Swiss adventurer and autobiographer

Hans Ormund Bringolf (11 January 1876, Baden-Baden – 4 March 1951, Hallau) was a Swiss adventurer and autobiographer.

== Life ==
Bringolf was the son of Johann Bringolf, a Swiss cavalry colonel who later became a businessman, and his Russian wife Katherina (née Starikoff). He attended primary school in Schaffhausen and took his final examinations in Neuchâtel. From 1894 to 1899, he studied successively in Heidelberg, Innsbruck, Vienna, Rome and Berlin, until finally obtaining a law degree in Greifswald.

His studies were interrupted several times for military exercises in the Swiss Army. His comrades gave him the nickname "Lieutenant Blessed" (selig), because he had been prematurely declared dead several times while on maneuvers. After achieving his degree, he served in the Swiss diplomatic service until 1904. At that time, he was expelled when it became known that he had forged several checks to get out of debt. To avoid imprisonment, he fled from Switzerland to the U.S. From 1906 to 1908, he was the commander of a U.S. police contingent in the Philippines. Later, he was jailed for fraud in Lima, Peru.

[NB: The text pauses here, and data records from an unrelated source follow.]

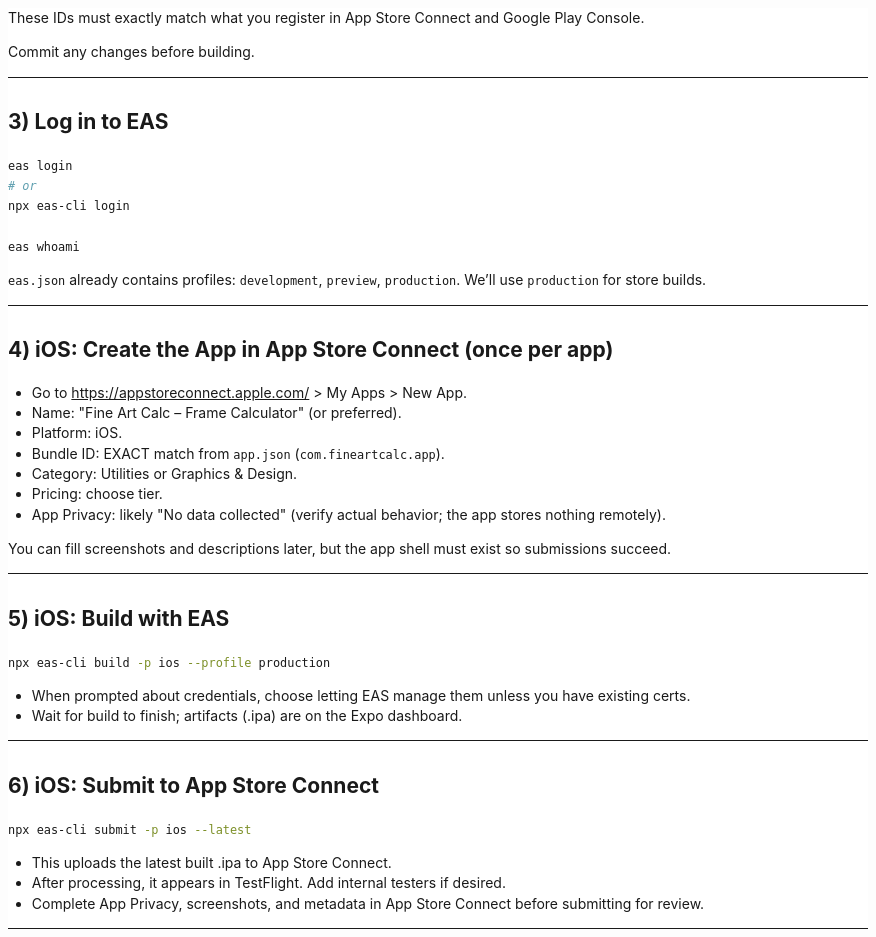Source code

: These IDs must exactly match what you register in App Store Connect and Google Play Console.

Commit any changes before building.

---

## 3) Log in to EAS
```bash
eas login
# or
npx eas-cli login

eas whoami
```
`eas.json` already contains profiles: `development`, `preview`, `production`. We’ll use `production` for store builds.

---

## 4) iOS: Create the App in App Store Connect (once per app)
- Go to https://appstoreconnect.apple.com/ > My Apps > New App.
- Name: "Fine Art Calc – Frame Calculator" (or preferred). 
- Platform: iOS. 
- Bundle ID: EXACT match from `app.json` (`com.fineartcalc.app`).
- Category: Utilities or Graphics & Design.
- Pricing: choose tier.
- App Privacy: likely "No data collected" (verify actual behavior; the app stores nothing remotely).

You can fill screenshots and descriptions later, but the app shell must exist so submissions succeed.

---

## 5) iOS: Build with EAS
```bash
npx eas-cli build -p ios --profile production
```
- When prompted about credentials, choose letting EAS manage them unless you have existing certs.
- Wait for build to finish; artifacts (.ipa) are on the Expo dashboard.

---

## 6) iOS: Submit to App Store Connect
```bash
npx eas-cli submit -p ios --latest
```
- This uploads the latest built .ipa to App Store Connect.
- After processing, it appears in TestFlight. Add internal testers if desired.
- Complete App Privacy, screenshots, and metadata in App Store Connect before submitting for review.

---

After returning to Heidelberg, he went about pretending to be "Baron von Tscharner" and was subsequently given a prison sentence, which he served in Mannheim. After the start of World War I, he became an officer in the French army and, because of his recklessness on the Serbian front, received another nickname: "The Lion of Manastir" (a city now known as Bitola). He claimed to have been awarded the Legion of Honor in 1923, but there is no record of it on the Legion's official database. Shortly thereafter, he became involved in more fraudulent activities and was exposed. He eventually settled in Hallau, where he wrote his "Lebensroman des Leutnant Bringolf Selig" (1927) and "Ein Schweizer Abenteurer in Fremden Diensten" (1942).

== Translation ==
- I Have No Regrets; The Strange Life of a Diplomat-Vagrant, Being the Memoirs of Lieutenant Bringolf, edited by Blaise Cendrars; translated from the French edition by Warre B. Wells. E.P. Dutton (1932)

==Sources in German==
- Kurt Bächtold, "Hans Ormund Bringolf", In: Schaffhauser Beiträge zur Geschichte. Band 46 (Biographien. Band III), 1969, S. 61–72.
- René Specht, "Leutnant B. Selig", In: Schaffhauser Mappe. Bd. 69 (2001), S. 55 f.